__Required action__. Which lines in the material contain the string "trình"? List each of them in full.

Saved data entries
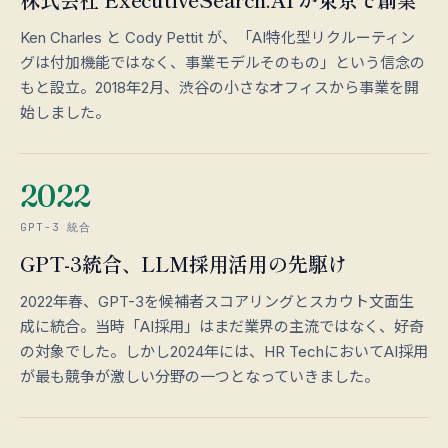
Ken Charles と Cody Pettit が、「AI特化型リクルーティン
グは付加機能ではなく、事業モデルそのもの」という信念の
もと設立。2018年2月、渋谷の小さなオフィスから事業を開
始しました。
2022
GPT-3 統合
GPT-3統合、LLM採用活用の先駆け
2022年春、GPT-3を候補者スコアリングとスカウト文面生
成に統合。当時「AI採用」はまだ業界の主流ではなく、好奇
の対象でした。しかし2024年には、HR TechにおいてAI採用
が最も競争が激しい分野の一つとなっていきました。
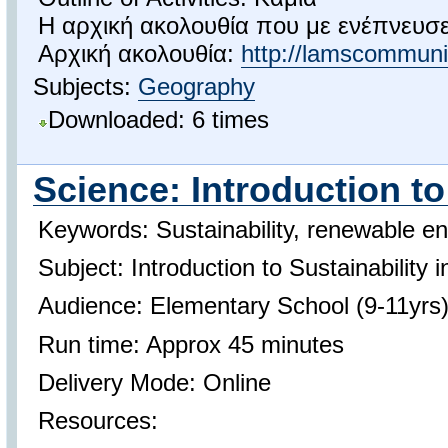
Η αρχική ακολουθία που με ενέπνευσε 
Αρχική ακολουθία:
http://lamscommuni
Subjects:
Geography
Downloaded: 6 times
Science: Introduction to
Keywords: Sustainability, renewable e
Subject: Introduction to Sustainability 
Audience: Elementary School (9-11yrs
Run time: Approx 45 minutes
Delivery Mode: Online
Resources:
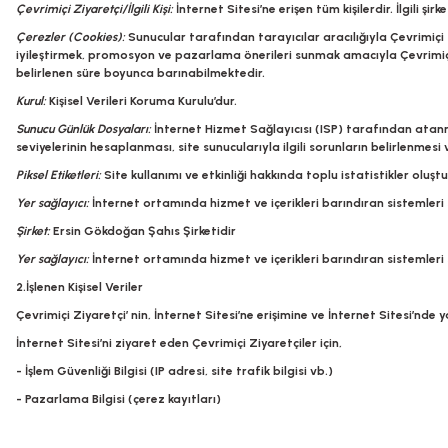
Çevrimiçi Ziyaretçi/İlgili Kişi:
İnternet Sitesi’ne erişen tüm kişilerdir. İlgili ş
Çerezler (Cookies):
Sunucular tarafından tarayıcılar aracılığıyla Çevrimiçi 
iyileştirmek, promosyon ve pazarlama önerileri sunmak amacıyla Çevrimiçi Z
belirlenen süre boyunca barınabilmektedir.
Kurul:
Kişisel Verileri Koruma Kurulu’dur.
Sunucu Günlük Dosyaları:
İnternet Hizmet Sağlayıcısı (ISP) tarafından atanmış
seviyelerinin hesaplanması, site sunucularıyla ilgili sorunların belirlenmes
Piksel Etiketleri:
Site kullanımı ve etkinliği hakkında toplu istatistikler oluş
Yer sağlayıcı:
İnternet ortamında hizmet ve içerikleri barındıran sistemleri s
Şirket:
Ersin Gökdoğan Şahıs Şirketidir
Yer sağlayıcı:
İnternet ortamında hizmet ve içerikleri barındıran sistemleri s
2.İşlenen Kişisel Veriler
Çevrimiçi Ziyaretçi’ nin, İnternet Sitesi’ne erişimine ve İnternet Sitesi’nde y
İnternet Sitesi’ni ziyaret eden Çevrimiçi Ziyaretçiler için,
- İşlem Güvenliği Bilgisi (IP adresi, site trafik bilgisi vb.)
- Pazarlama Bilgisi (çerez kayıtları)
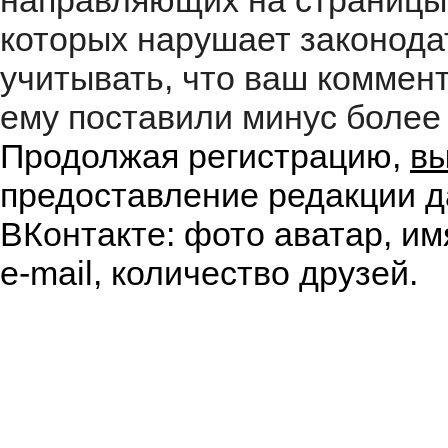
направляющих на страницы
которых нарушает законода
учитывать, что ваш коммент
ему поставили минус более 
Продолжая регистрацию,
вы
предоставление редакции д
ВКонтакте: фото аватар, им
e-mail, количество друзей.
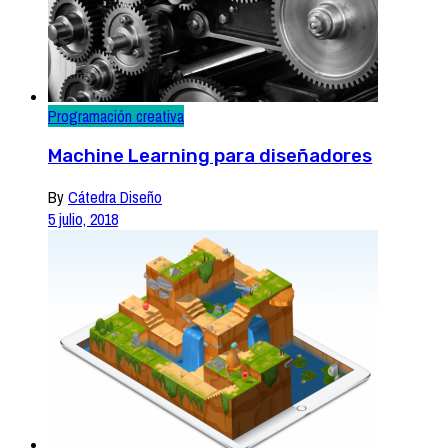
Programación creativa
Machine Learning para diseñadores
By
Cátedra Diseño
5 julio, 2018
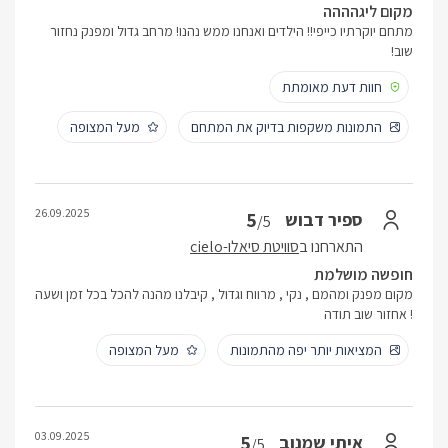
מקום ליגהההה
מתחם יוקרתיו כייפי!! הילדים ואנחנו ממש נהנו! מרחב גדול ומפנק נחזור
שוב!
חוות דעת מאומתת
התמונות משקפות בדיוק את המתחם
מעל המצופה
26.09.2025
5
ספיר דבוש
/5
התארחנו ב
סוויטת סיאלו-cielo
חופשה מושלמת
מקום מפנק ומהמם , נקי , מרווח וגדול , קיבלנו מהנה להכל בכל זמן ושעה
! אחזור שוב תודה
המציאות יותר יפה מהתמונות
מעל המצופה
03.09.2025
5
איתי שמנוב
/5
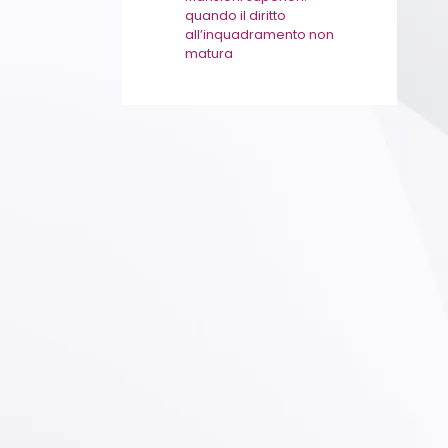
quando il diritto
all’inquadramento non
matura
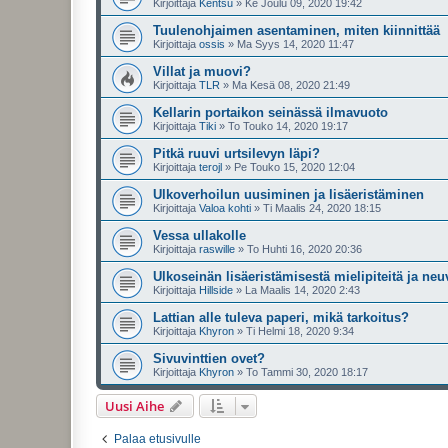
Kirjoittaja
Kentsu
»
Ke Joulu 09, 2020 19:42
Tuulenohjaimen asentaminen, miten kiinnittää
Kirjoittaja
ossis
»
Ma Syys 14, 2020 11:47
Villat ja muovi?
Kirjoittaja
TLR
»
Ma Kesä 08, 2020 21:49
Kellarin portaikon seinässä ilmavuoto
Kirjoittaja
Tiki
»
To Touko 14, 2020 19:17
Pitkä ruuvi urtsilevyn läpi?
Kirjoittaja
terojl
»
Pe Touko 15, 2020 12:04
Ulkoverhoilun uusiminen ja lisäeristäminen
Kirjoittaja
Valoa kohti
»
Ti Maalis 24, 2020 18:15
Vessa ullakolle
Kirjoittaja
raswille
»
To Huhti 16, 2020 20:36
Ulkoseinän lisäeristämisestä mielipiteitä ja neu
Kirjoittaja
Hillside
»
La Maalis 14, 2020 2:43
Lattian alle tuleva paperi, mikä tarkoitus?
Kirjoittaja
Khyron
»
Ti Helmi 18, 2020 9:34
Sivuvinttien ovet?
Kirjoittaja
Khyron
»
To Tammi 30, 2020 18:17
Uusi Aihe
Palaa etusivulle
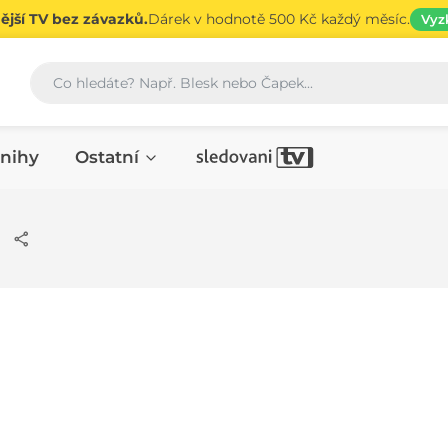
jší TV bez závazků.
Dárek v hodnotě 500 Kč každý měsíc.
Vyz
Vyhledávání
nihy
Ostatní
z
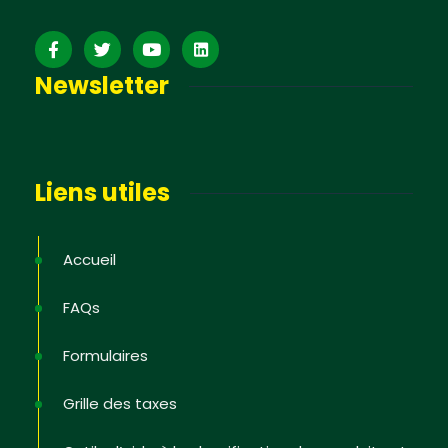
Newsletter
Liens utiles
Accueil
FAQs
Formulaires
Grille des taxes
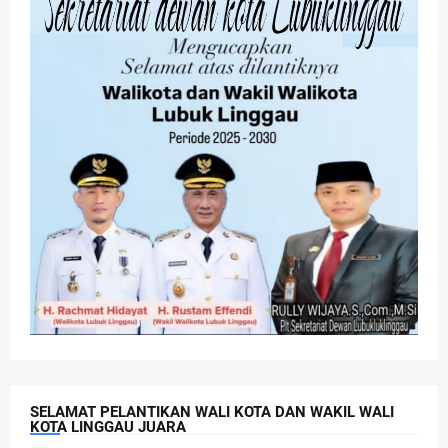
SELAMAT PELANTIKAN WALI KOTA DAN WAKIL WALI
KOTA LINGGAU JUARA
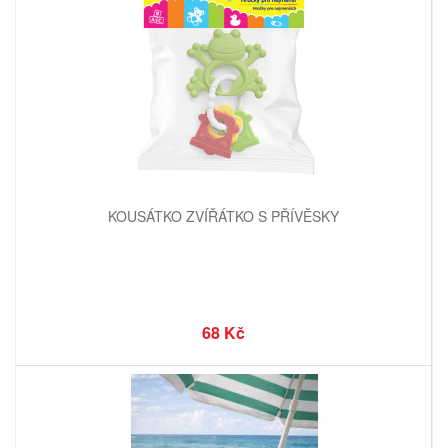
KOUSÁTKO ZVÍŘÁTKO S PŘÍVĚSKY
68 Kč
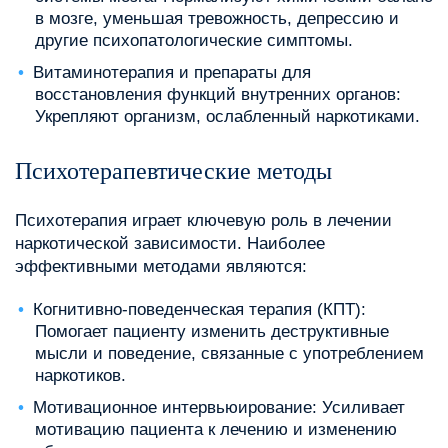
в мозге, уменьшая тревожность, депрессию и
другие психопатологические симптомы.
Витаминотерапия и препараты для
восстановления функций внутренних органов:
Укрепляют организм, ослабленный наркотиками.
Психотерапевтические методы
Психотерапия играет ключевую роль в лечении
наркотической зависимости. Наиболее
эффективными методами являются:
Когнитивно-поведенческая терапия (КПТ):
Помогает пациенту изменить деструктивные
мысли и поведение, связанные с употреблением
наркотиков.
Мотивационное интервьюирование: Усиливает
мотивацию пациента к лечению и изменению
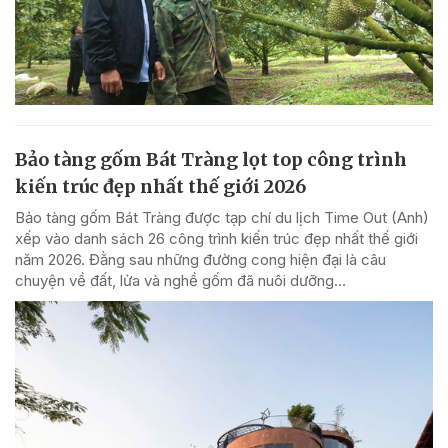
Bảo tàng gốm Bát Tràng lọt top công trình
kiến trúc đẹp nhất thế giới 2026
Bảo tàng gốm Bát Tràng được tạp chí du lịch Time Out (Anh)
xếp vào danh sách 26 công trình kiến trúc đẹp nhất thế giới
năm 2026. Đằng sau những đường cong hiện đại là câu
chuyện về đất, lửa và nghề gốm đã nuôi dưỡng...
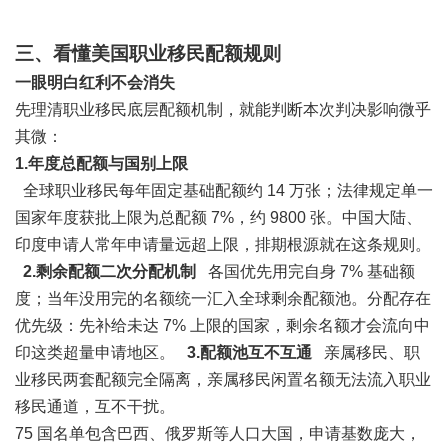
三、看懂美国职业移民配额规则
一眼明白红利不会消失
先理清职业移民底层配额机制，就能判断本次判决影响微乎
其微：
1.年度总配额与国别上限
全球职业移民每年固定基础配额约 14 万张；法律规定单一
国家年度获批上限为总配额 7%，约 9800 张。中国大陆、
印度申请人常年申请量远超上限，排期根源就在这条规则。
2.剩余配额二次分配机制
各国优先用完自身 7% 基础额
度；当年没用完的名额统一汇入全球剩余配额池。分配存在
优先级：先补给未达 7% 上限的国家，剩余名额才会流向中
印这类超量申请地区。
3.配额池互不互通
亲属移民、职
业移民两套配额完全隔离，亲属移民闲置名额无法流入职业
移民通道，互不干扰。
75 国名单包含巴西、俄罗斯等人口大国，申请基数庞大，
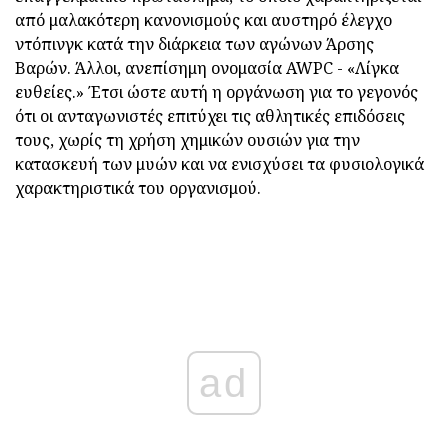
από μαλακότερη κανονισμούς και αυστηρό έλεγχο
ντόπινγκ κατά την διάρκεια των αγώνων Άρσης
Βαρών. Άλλοι, ανεπίσημη ονομασία AWPC - «Λίγκα
ευθείες.» Έτσι ώστε αυτή η οργάνωση για το γεγονός
ότι οι ανταγωνιστές επιτύχει τις αθλητικές επιδόσεις
τους, χωρίς τη χρήση χημικών ουσιών για την
κατασκευή των μυών και να ενισχύσει τα φυσιολογικά
χαρακτηριστικά του οργανισμού.
ad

__Exercise solution__.
Bảo tàng gốm Bát Tràng lọt top công trình
xếp vào danh sách 26 công trình kiến trúc đẹp nhất thế giới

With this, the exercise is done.